--- START OF EXERCISE MATERIALS ---
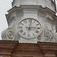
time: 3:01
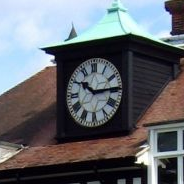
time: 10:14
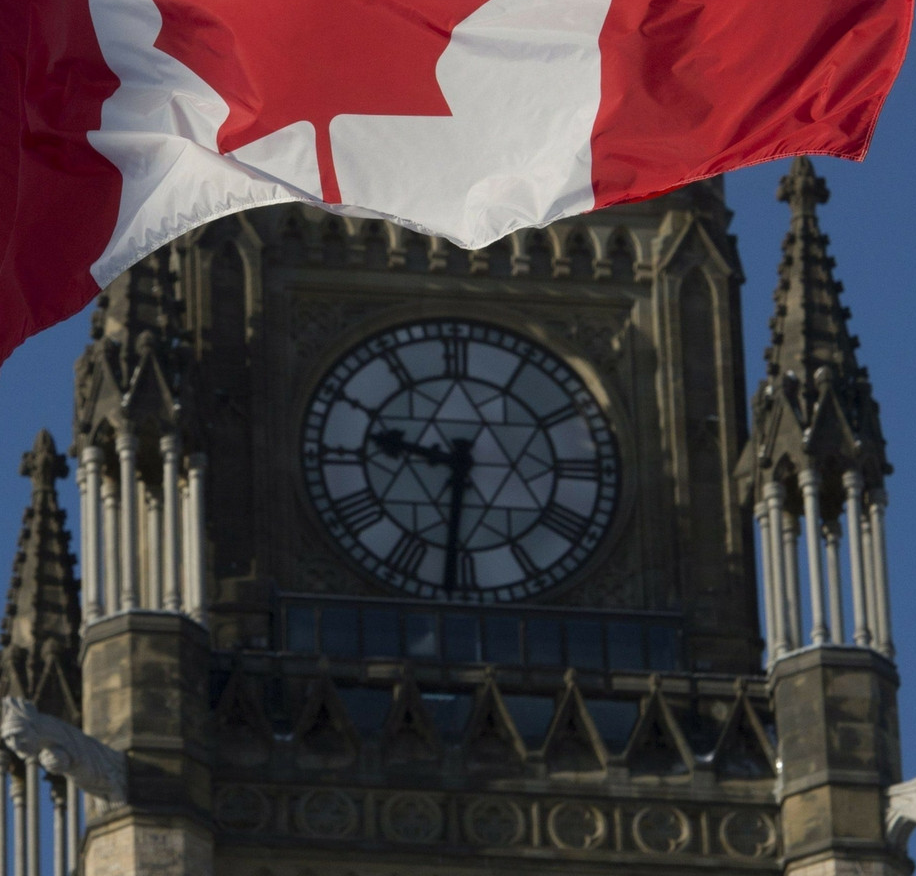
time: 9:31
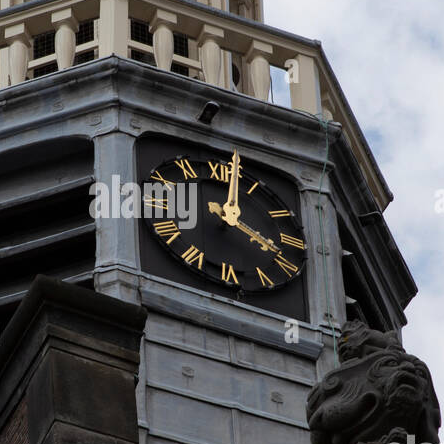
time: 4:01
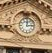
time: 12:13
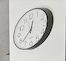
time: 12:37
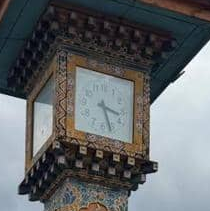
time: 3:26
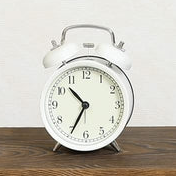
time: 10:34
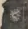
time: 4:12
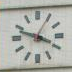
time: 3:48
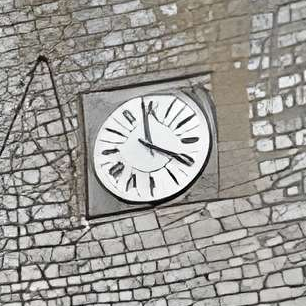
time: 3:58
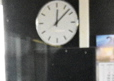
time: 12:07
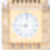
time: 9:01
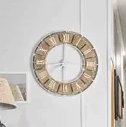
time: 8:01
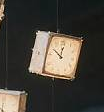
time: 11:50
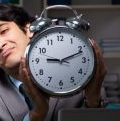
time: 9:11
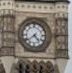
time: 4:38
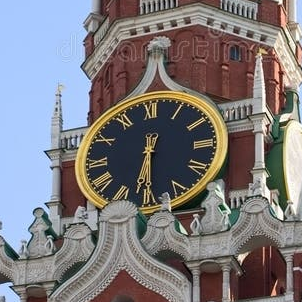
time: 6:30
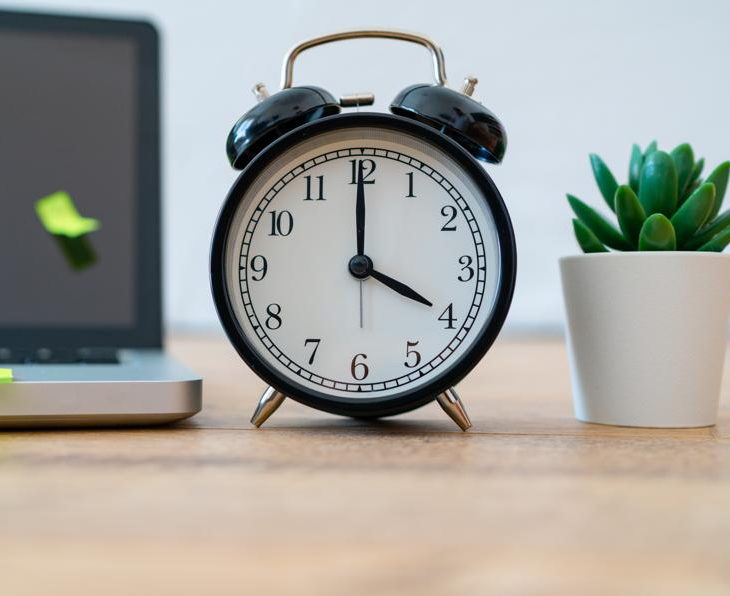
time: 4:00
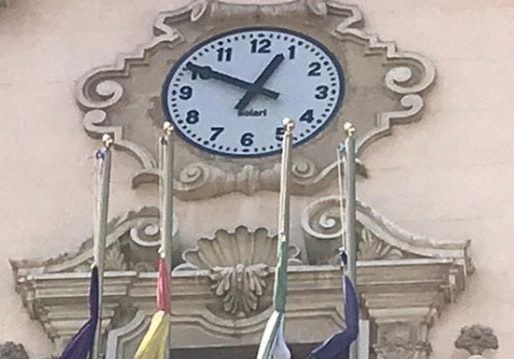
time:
--- END OF EXERCISE MATERIALS ---
■ **THE REQUEST**:
Reproduce word for word the part of the listing that starts with the line containing "time: 12:37" and continues through the end of the listing, both ends included. Omit the picture lines from your answer.

■ **RESULT**:
time: 12:37
time: 3:26
time: 10:34
time: 4:12
time: 3:48
time: 3:58
time: 12:07
time: 9:01
time: 8:01
time: 11:50
time: 9:11
time: 4:38
time: 6:30
time: 4:00
time:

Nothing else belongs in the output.